Echocardiographic findings alone are not sufficient for the diagnosis cardiac amyloidosis. Two additional diagnostic tests have to be performed to be able to confirm the diagnosis., The first test is a bone scintigraphy using 99mTechnecium PYP/DPD/HMDP as tracer. It has been shown that bone scintigraphy has a high sensitivity and specificity for diagnosing ATTR cardiac amyloidosis. There are important pitfalls to consider with a recent study showing low sensitivity in a subgroup of patients with Phe64Leu mutation related ATTR amyloidosis. The second test is screening of blood samples for the presence of monoclonal proteins. The diagnosis ATTR amyloidosis is confirmed by a combination of positive bone scintigraphy Perugini Grade 2 or 3 and the absence of monoclonal proteins, with specificity and positive predictive value of 100%. If this combination of results is found, no endomyocardial biopsy needs to be performed to confirm of the diagnosis.

Confirmation of the diagnosis ATTR amyloidosis is important because targeted therapy can be initiated with the aim to slow disease progression. The current treatment options for ATTR amyloidosis are Tafamidis, Inotersen, and Patisiran. Recent randomized controlled trials have shown that treatment with Tafamidis or Patisiran leads to lower all-cause mortality rates and less hospitalizations., Inotersen has been shown to stabilize cardiac function, increase distance in 6-min walking test and decrease in left ventricular mass.

Conclusion

This case report describes the natural disease progression of a patient with ATTR amyloidosis using a variety of electrocardiographic and echocardiographic findings. Improved and widespread knowledge of these specific non-invasive diagnostic findings will lead to earlier detection and diagnosis, leading to faster initiation of treatment to slow irreversible disease progression.

Lead author biography

Drs Fabienne E. Vervaat is cardiologist in training at Catharina Hospital (Eindhoven, the Netherlands), a regional referral hospital for cardiac amyloidosis. Her areas of interest are refractory angina pectoris and coronary artery disease in general.

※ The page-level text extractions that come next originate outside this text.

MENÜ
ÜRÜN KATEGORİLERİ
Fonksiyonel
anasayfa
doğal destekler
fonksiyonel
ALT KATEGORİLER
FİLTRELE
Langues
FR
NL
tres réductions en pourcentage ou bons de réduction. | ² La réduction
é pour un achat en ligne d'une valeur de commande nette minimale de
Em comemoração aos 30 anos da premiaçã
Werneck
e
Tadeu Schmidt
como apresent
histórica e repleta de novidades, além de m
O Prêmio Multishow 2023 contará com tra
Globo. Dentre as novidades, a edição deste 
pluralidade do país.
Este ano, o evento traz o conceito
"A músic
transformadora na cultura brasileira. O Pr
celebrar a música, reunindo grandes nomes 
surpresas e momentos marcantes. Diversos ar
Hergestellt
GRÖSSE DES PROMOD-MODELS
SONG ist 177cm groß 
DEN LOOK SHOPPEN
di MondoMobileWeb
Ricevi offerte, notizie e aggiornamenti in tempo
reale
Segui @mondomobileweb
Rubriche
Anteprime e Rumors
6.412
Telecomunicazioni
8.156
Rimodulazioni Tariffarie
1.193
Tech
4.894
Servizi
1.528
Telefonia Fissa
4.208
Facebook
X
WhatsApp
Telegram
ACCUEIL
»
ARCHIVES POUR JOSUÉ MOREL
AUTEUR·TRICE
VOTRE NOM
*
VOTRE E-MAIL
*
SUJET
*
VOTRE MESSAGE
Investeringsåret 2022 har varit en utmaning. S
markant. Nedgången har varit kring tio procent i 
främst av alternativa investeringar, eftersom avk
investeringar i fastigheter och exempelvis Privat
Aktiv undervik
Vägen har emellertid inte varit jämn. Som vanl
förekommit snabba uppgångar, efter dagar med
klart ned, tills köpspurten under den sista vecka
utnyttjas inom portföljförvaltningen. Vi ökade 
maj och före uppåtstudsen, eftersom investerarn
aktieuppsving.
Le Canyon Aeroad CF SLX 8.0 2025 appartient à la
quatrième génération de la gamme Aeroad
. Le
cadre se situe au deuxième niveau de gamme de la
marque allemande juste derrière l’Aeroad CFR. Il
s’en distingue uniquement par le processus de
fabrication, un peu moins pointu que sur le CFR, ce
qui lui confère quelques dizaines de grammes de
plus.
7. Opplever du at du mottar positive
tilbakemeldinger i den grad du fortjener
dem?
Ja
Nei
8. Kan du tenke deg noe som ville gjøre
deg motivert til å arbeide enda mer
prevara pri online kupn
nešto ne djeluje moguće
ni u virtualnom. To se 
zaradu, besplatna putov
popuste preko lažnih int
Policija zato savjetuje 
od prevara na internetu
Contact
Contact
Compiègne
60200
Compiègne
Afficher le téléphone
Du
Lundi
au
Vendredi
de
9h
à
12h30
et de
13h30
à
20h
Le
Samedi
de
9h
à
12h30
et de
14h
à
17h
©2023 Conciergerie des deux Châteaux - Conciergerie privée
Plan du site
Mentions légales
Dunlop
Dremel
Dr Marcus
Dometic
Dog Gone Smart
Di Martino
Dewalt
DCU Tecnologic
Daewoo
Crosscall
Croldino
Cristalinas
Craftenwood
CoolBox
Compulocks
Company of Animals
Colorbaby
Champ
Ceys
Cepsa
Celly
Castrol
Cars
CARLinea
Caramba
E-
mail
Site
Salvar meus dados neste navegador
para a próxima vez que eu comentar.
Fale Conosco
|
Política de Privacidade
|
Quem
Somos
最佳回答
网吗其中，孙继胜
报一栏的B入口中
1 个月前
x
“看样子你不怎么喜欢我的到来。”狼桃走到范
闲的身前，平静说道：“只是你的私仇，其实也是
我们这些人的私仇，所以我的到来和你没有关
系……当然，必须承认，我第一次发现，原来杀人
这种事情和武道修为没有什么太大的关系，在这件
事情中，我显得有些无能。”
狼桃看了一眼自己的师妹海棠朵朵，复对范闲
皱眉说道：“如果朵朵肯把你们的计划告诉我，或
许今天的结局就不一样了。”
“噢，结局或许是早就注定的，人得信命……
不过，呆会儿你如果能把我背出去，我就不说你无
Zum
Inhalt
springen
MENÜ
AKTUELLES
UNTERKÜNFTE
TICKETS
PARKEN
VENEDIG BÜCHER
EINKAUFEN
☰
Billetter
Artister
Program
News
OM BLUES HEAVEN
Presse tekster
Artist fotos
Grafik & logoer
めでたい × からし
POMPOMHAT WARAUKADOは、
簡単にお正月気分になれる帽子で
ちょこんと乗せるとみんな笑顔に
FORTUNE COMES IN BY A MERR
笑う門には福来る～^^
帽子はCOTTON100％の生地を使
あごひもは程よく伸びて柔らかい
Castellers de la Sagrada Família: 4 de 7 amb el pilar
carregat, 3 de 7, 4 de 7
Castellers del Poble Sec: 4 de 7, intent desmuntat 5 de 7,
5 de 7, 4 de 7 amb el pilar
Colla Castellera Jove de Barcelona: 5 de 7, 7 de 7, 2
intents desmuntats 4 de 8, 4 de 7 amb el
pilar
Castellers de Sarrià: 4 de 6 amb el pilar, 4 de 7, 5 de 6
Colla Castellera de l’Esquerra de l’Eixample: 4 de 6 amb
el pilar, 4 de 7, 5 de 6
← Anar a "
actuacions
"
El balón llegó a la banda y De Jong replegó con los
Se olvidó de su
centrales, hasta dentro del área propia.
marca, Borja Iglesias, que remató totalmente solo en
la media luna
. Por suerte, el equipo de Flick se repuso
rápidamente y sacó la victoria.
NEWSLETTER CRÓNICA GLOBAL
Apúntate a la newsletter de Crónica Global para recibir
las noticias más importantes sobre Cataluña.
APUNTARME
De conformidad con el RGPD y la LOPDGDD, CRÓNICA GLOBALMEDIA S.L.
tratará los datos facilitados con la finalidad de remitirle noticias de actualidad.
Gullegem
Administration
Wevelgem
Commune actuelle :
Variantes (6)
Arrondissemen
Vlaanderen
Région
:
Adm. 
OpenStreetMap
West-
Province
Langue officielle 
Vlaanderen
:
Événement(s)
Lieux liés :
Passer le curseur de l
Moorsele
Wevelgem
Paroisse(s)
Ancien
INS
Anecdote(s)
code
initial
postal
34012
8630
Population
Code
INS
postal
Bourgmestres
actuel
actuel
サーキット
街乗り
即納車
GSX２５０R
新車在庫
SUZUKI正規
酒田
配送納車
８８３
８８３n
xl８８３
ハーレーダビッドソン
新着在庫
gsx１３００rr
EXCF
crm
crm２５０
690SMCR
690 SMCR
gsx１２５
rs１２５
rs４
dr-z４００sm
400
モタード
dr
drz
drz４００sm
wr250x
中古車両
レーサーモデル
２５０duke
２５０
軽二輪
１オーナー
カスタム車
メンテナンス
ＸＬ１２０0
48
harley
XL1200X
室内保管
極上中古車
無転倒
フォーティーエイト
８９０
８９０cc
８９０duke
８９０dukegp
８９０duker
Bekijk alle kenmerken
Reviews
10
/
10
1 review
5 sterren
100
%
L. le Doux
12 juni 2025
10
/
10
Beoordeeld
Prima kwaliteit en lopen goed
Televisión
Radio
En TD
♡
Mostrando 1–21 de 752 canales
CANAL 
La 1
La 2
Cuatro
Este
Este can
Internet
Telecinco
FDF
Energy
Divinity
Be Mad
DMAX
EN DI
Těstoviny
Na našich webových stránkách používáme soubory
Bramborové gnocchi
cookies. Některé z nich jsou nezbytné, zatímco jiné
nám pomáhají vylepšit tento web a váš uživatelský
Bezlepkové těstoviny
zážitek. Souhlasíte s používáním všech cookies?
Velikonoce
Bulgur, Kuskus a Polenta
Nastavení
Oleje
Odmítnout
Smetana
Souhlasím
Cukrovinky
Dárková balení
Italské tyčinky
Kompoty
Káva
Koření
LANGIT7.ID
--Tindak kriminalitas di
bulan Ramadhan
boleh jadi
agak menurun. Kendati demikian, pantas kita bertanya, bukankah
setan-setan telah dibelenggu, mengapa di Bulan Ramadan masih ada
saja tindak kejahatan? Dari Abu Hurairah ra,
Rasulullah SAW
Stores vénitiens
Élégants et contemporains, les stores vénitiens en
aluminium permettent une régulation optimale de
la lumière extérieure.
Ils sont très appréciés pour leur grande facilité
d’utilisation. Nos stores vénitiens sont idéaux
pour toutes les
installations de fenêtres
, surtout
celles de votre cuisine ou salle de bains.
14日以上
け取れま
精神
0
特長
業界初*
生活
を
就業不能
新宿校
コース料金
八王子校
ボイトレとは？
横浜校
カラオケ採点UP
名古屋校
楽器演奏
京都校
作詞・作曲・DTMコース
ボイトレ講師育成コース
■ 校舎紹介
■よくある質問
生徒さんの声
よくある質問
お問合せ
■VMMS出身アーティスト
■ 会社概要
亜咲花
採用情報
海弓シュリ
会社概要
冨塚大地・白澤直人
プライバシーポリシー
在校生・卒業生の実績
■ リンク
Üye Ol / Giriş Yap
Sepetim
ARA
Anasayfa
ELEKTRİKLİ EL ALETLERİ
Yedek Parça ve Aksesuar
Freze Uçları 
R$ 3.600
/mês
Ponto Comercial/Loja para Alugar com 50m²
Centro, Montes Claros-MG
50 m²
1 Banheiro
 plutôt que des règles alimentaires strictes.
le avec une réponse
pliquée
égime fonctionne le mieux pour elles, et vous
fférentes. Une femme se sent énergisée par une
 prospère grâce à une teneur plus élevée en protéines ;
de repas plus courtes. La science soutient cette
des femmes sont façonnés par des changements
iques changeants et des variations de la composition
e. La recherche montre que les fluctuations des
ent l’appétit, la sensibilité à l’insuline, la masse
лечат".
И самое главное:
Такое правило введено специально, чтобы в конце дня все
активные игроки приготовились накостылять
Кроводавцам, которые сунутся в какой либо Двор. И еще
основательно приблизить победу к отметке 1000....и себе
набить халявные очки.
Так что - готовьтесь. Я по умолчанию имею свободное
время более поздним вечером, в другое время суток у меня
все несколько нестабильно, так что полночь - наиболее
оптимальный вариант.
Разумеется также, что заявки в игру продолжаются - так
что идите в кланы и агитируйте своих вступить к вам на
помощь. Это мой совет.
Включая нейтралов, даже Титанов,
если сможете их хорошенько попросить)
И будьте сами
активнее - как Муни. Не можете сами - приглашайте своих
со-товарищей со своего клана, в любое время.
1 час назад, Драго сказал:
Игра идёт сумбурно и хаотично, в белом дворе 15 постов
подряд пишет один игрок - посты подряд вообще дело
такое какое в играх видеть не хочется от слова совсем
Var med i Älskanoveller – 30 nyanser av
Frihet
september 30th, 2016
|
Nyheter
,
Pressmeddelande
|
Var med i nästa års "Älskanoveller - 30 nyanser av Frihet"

Supplementary material is available at European Heart Journal - Case Reports online.

Slide sets: A fully edited slide set detailing this case and suitable for local presentation is available online as Supplementary data.

Consent: The author/s confirm that written consent for submission and publication of this case report including image(s) and associated text has been obtained from the patient in line with COPE guidance.

Funding: none declared.

Conflict of interest: none declared.

Click here for additional data file.

July 2014	Referral to cardiologist by general practitioner (GP) due to angina pectoris (CCS class II) and exertional dyspnoea. MIBI-SPECT; no ischaemia.
July 2015	Stable angina pectoris. Echocardiogram: normal left ventricular function and mild aortic stenosis. Positive ergometry. Coronary angiogram one vessel disease right coronary artery (RCA), fractional flow reserve-guided (0.78) percutaneous coronary intervention RCA performed.
October 2016	Persistent stable angina pectoris. Echocardiogram: severe concentric left ventricular hypertrophy with normal systolic function and mild aortic stenosis. Coronary angiogram; stent patent, no other significant stenosis.
June 2017	Persistent stable angina pectoris despite medical treatment. Echocardiogram: severe concentric left ventricular hypertrophy with normal ejection fraction, restrictive diastolic function, and mild aortic stenosis. Suspected microvascular disease and treatment with calcium-antagonist initiated.
January 2018	Patient asked to be referred back to his GP.
December 2019	New referral to cardiologist due to exertional dyspnoea, decreased exercise tolerance and angina pectoris. Echocardiogram: severe concentric left ventricular hypertrophy, ejection fraction 40% and restrictive diastolic function, suspect for cardiac amyloidosis. DPD scan is performed and positive (Perugini Grade 3). Absence of monoclonal proteins. The diagnosis ATTR amyloidosis is made and treatment with Tafamidis is initiated.